From 65e6daa7f198b18137919e121ff578cdca401da9 Mon Sep 17 00:00:00 2001
From: "Yan, Zheng" <zyan@redhat.com>
Date: Wed, 13 Jun 2018 16:53:20 +0800
Subject: [PATCH] client: introduce ceph_abort_conn()

the function forcibly close mds sessions, leave client state intact
on MDS.

Fixes: http://tracker.ceph.com/issues/24465
Signed-off-by: "Yan, Zheng" <zyan@redhat.com>
---
 src/client/Client.cc           | 138 +++++++++++++++++++--------------
 src/client/Client.h            |  12 +--
 src/client/Delegation.cc       |   2 +-
 src/include/cephfs/libcephfs.h |   8 ++
 src/libcephfs.cc               |  13 ++++
 src/pybind/cephfs/cephfs.pyx   |  12 +++
 6 files changed, 122 insertions(+), 63 deletions(-)

diff --git a/src/client/Client.cc b/src/client/Client.cc
index 213b78465d4..e2d92c23712 100644
--- a/src/client/Client.cc
+++ b/src/client/Client.cc
@@ -248,8 +248,6 @@ Client::Client(Messenger *m, MonClient *mc, Objecter *objecter_)
     objecter(objecter_),
     whoami(mc->get_global_id()), cap_epoch_barrier(0),
     last_tid(0), oldest_tid(0), last_flush_tid(1),
-    initialized(false),
-    mounted(false), unmounting(false), blacklisted(false),
     local_osd(-ENXIO), local_osd_epoch(0),
     unsafe_sync_write(0),
     client_lock("Client::client_lock"),
@@ -2421,29 +2419,8 @@ void Client::handle_osd_map(MOSDMap *m)
         });
     lderr(cct) << "I was blacklisted at osd epoch " << epoch << dendl;
     blacklisted = true;
-    for (std::map<ceph_tid_t, MetaRequest*>::iterator p = mds_requests.begin();
-         p != mds_requests.end(); ) {
-      auto req = p->second;
-      ++p;
-      req->abort(-EBLACKLISTED);
-      if (req->caller_cond) {
-	req->kick = true;
-	req->caller_cond->Signal();
-      }
-    }
 
-    // Progress aborts on any requests that were on this waitlist.  Any
-    // requests that were on a waiting_for_open session waitlist
-    // will get kicked during close session below.
-    signal_cond_list(waiting_for_mdsmap);
-
-    // Force-close all sessions: assume this is not abandoning any state
-    // on the MDS side because the MDS will have seen the blacklist too.
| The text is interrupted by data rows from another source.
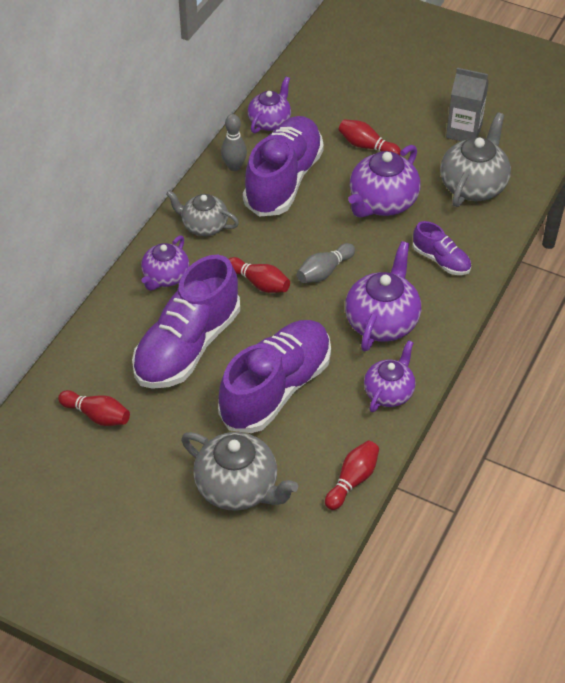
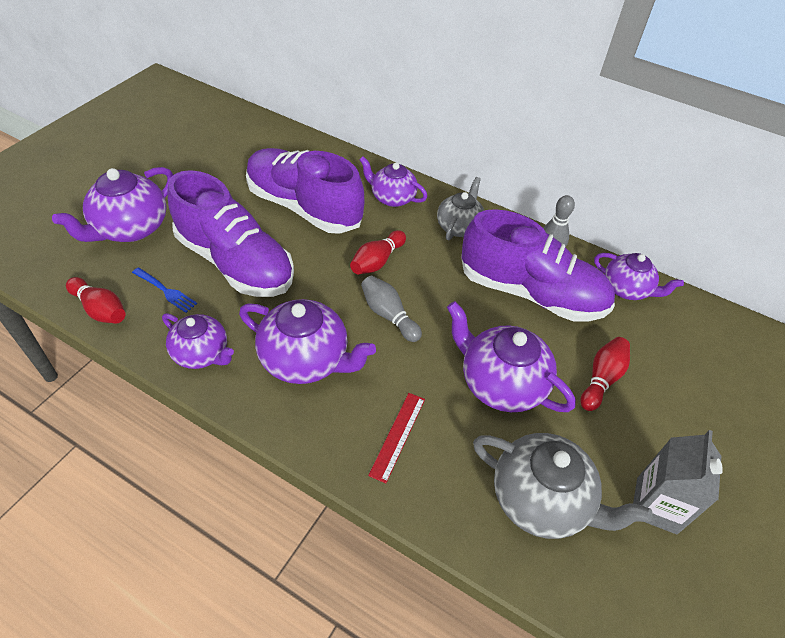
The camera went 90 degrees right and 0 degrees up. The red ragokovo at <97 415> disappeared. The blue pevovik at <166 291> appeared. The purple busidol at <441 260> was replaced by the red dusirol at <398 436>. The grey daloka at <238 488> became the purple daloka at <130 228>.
-    while(!mds_sessions.empty()) {
-      auto i = mds_sessions.begin();
-      auto &session = i->second;
-      _closed_mds_session(&session);
-    }
+    _abort_mds_sessions(-EBLACKLISTED);
 
     // Since we know all our OSD ops will fail, cancel them all preemtively,
     // so that on an unhealthy cluster we can umount promptly even if e.g.
@@ -5784,17 +5761,58 @@ void Client::flush_mdlog(MetaSession *session)
 }
 
 
-void Client::_unmount()
+void Client::_abort_mds_sessions(int err)
+{
+  for (auto p = mds_requests.begin(); p != mds_requests.end(); ) {
+    auto req = p->second;
+    ++p;
+    // unsafe requests will be removed during close session below.
+    if (req->got_unsafe)
+      continue;
+
+    req->abort(err);
+    if (req->caller_cond) {
+      req->kick = true;
+      req->caller_cond->Signal();
+    }
+  }
+
+  // Process aborts on any requests that were on this waitlist.
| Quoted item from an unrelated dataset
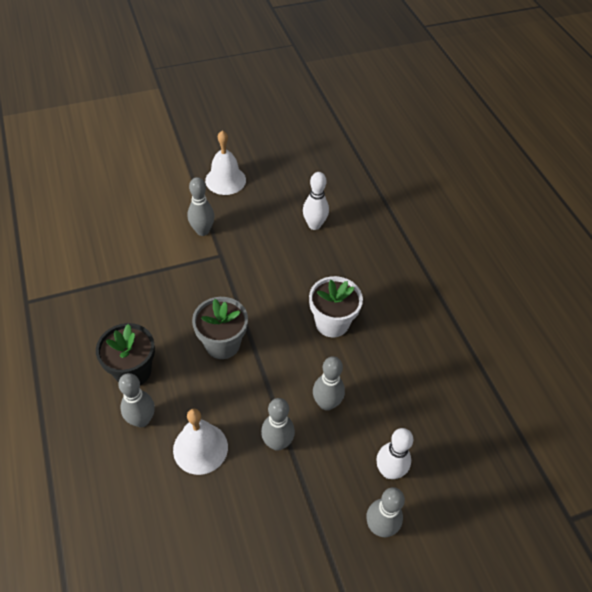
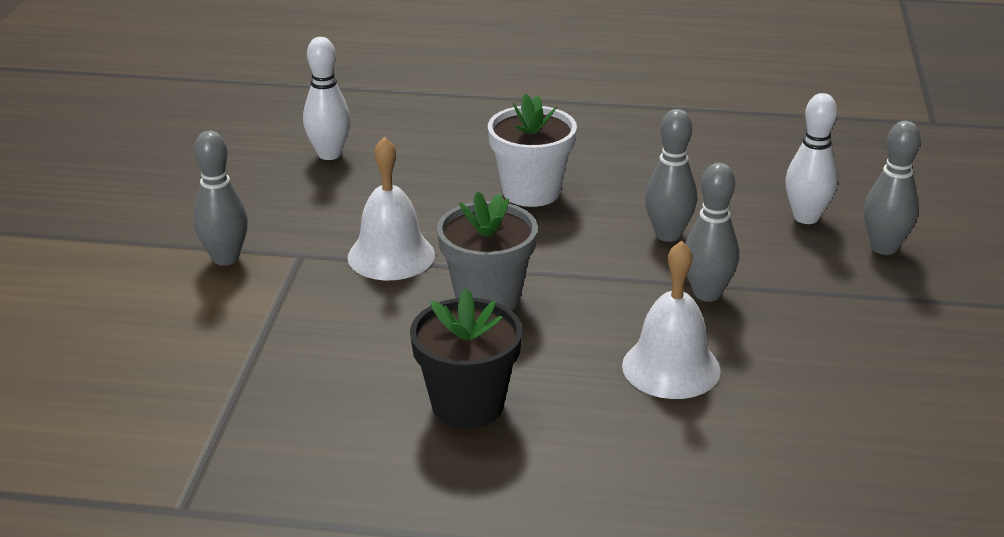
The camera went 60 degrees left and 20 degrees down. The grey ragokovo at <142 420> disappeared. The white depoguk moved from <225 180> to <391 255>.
+  // Any requests that were on a waiting_for_open session waitlist
+  // will get kicked during close session below.
+  signal_cond_list(waiting_for_mdsmap);
+
+  // Force-close all sessions
+  while(!mds_sessions.empty()) {
+    auto& session = mds_sessions.begin()->second;
+    _closed_mds_session(&session);
+  }
+}
+
+void Client::_unmount(bool abort)
 {
   if (unmounting)
     return;
 
-  ldout(cct, 2) << "unmounting" << dendl;
+  if (abort || blacklisted) {
+    ldout(cct, 2) << "unmounting (" << (abort ? "abort)" : "blacklisted)") << dendl;
+  } else {
+    ldout(cct, 2) << "unmounting" << dendl;
+  }
   unmounting = true;
 
   deleg_timeout = 0;
 
-  flush_mdlog_sync(); // flush the mdlog for pending requests, if any
+  if (abort) {
+    // Abort all mds sessions
+    _abort_mds_sessions(-ENOTCONN);
+
+    objecter->op_cancel_writes(-ENOTCONN);
+  } else {
+    // flush the mdlog for pending requests, if any
+    flush_mdlog_sync();
+  }
+
   while (!mds_requests.empty()) {
     ldout(cct, 10) << "waiting on " << mds_requests.size() << " requests" << dendl;
     mount_cond.Wait(client_lock);
@@ -5830,23 +5848,6 @@ void Client::_unmount()
 
   _ll_drop_pins();
 
-  if (blacklisted) {
-    ldout(cct, 0) << " skipping clean shutdown, we are blacklisted" << dendl;
-
-    if (cct->_conf->client_oc) {
-      // Purge all cached data so that ObjectCacher doesn't get hung up
-      // trying to flush it.  ObjectCacher's behaviour on EBLACKLISTED
-      // is to just leave things marked dirty
-      // (http://tracker.ceph.com/issues/9105)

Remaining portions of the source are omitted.